Tenant à ce porte-cigares et s’en inquiétant, dans la soirée le général revint. On l’avait retrouvé. Un instant il demeura avec toute la famille réunie au jardin autour des verres de citronnade. Un détour de l’entretien lui donna l’explication de la petite scène du tantôt. Depuis qu’était décidée l’expatriation de Claude, sa cousine, quotidiennement, lui donnait une leçon d’anglais. Et ce livre vers lequel le général avait vu les deux têtes inclinées et rapprochées, c’était la classique Histoire d’Angleterre d’Olivier Goldsmith.

Le chapitre qu’en ce jour avaient lu les deux jeunes gens était-il celui des amours de la belle Rosemonde et du roi Henri Plantagenet ? Peut-être. Après que chacun se fut retiré pour dormir, Louise s’accouda à sa fenêtre ouverte. Souvent ainsi, assez tard, elle demeurait à respirer les parfums qu’exhalent à cette heure les fleurs ivres de tout ce soleil qu’elles ont bu. Elle aimait écouter le concert strident des cigales au fond des blés mûrissants, le chœur mélancolique des grenouilles au bord des eaux mortes, et ces bruissements vagues, ces mystérieuses rumeurs nocturnes de la terre qui se ranime après son épuisement sous les ardentes caresses de la chaleur du jour. Loin d’en être attristée, dans ces ténèbres vibrantes et chaudes s’épanouissait son âme.

Elle s’abandonnait à une communion intime, profonde, avec la nature vivifiante.
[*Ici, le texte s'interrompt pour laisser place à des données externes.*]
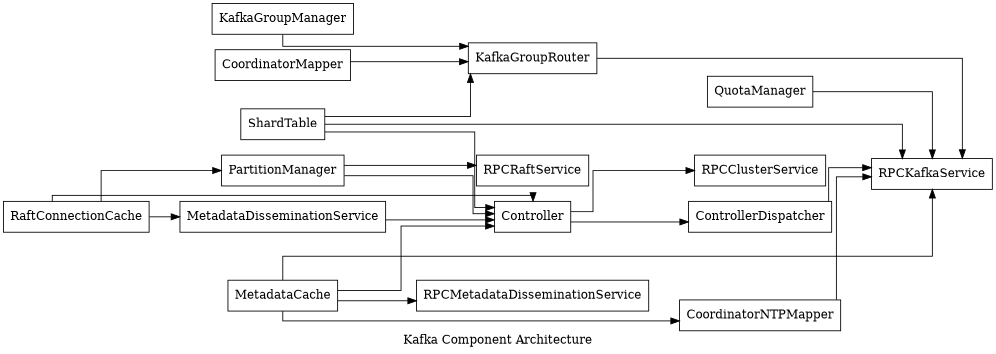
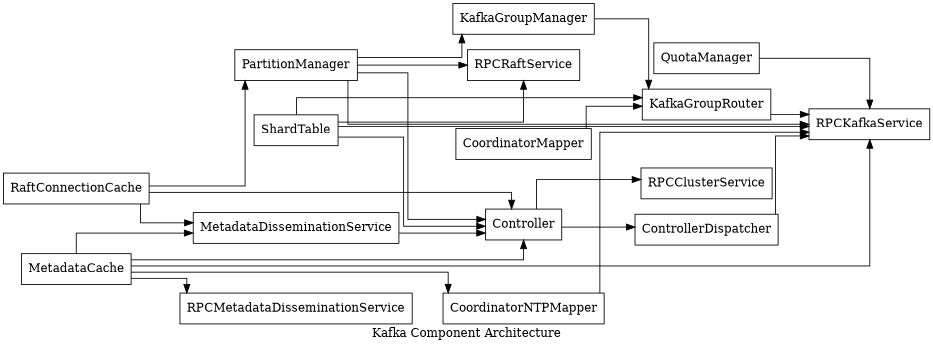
  digraph {
    concentrate=true
    label="Kafka Component Architecture"
    rankdir=LR
    splines=ortho
    node [shape=box]
    CoordinatorMapper
    KafkaGroupRouter
    RPCKafkaService
    MetadataCache
    CoordinatorNTPMapper
    MetadataDisseminationService
    RPCMetadataDisseminationService
    Controller
    RPCClusterService
    ControllerDispatcher
    KafkaGroupManager
    ShardTable
    RPCRaftService
    PartitionManager
    RaftConnectionCache
    QuotaManager
    CoordinatorMapper -> KafkaGroupRouter
    KafkaGroupRouter -> RPCKafkaService
    MetadataCache -> RPCKafkaService
    MetadataCache -> CoordinatorNTPMapper
+   MetadataCache -> MetadataDisseminationService
    MetadataCache -> RPCMetadataDisseminationService
    MetadataCache -> Controller
    CoordinatorNTPMapper -> RPCKafkaService
    MetadataDisseminationService -> Controller
    Controller -> RPCClusterService
    Controller -> ControllerDispatcher
    ControllerDispatcher -> RPCKafkaService
    KafkaGroupManager -> KafkaGroupRouter
    ShardTable -> KafkaGroupRouter
    ShardTable -> RPCKafkaService
    ShardTable -> Controller
+   ShardTable -> RPCRaftService
+   PartitionManager -> RPCKafkaService
    PartitionManager -> Controller
+   PartitionManager -> KafkaGroupManager
    PartitionManager -> RPCRaftService
    RaftConnectionCache -> MetadataDisseminationService
    RaftConnectionCache -> Controller
    RaftConnectionCache -> PartitionManager
    QuotaManager -> RPCKafkaService
  }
Et de faibles sourires venaient éclairer ses pensées si graves. Et des voix lui parlaient, dont, bien que ce fût en une langue inconnue, elle éprouvait de la consolation.

Ce soir-là plus qu’aucun autre encore ce fut ainsi. Pour la première fois depuis le drame qui les avait si brutalement fauchés, il lui sembla que refleurissaient ses vingt ans.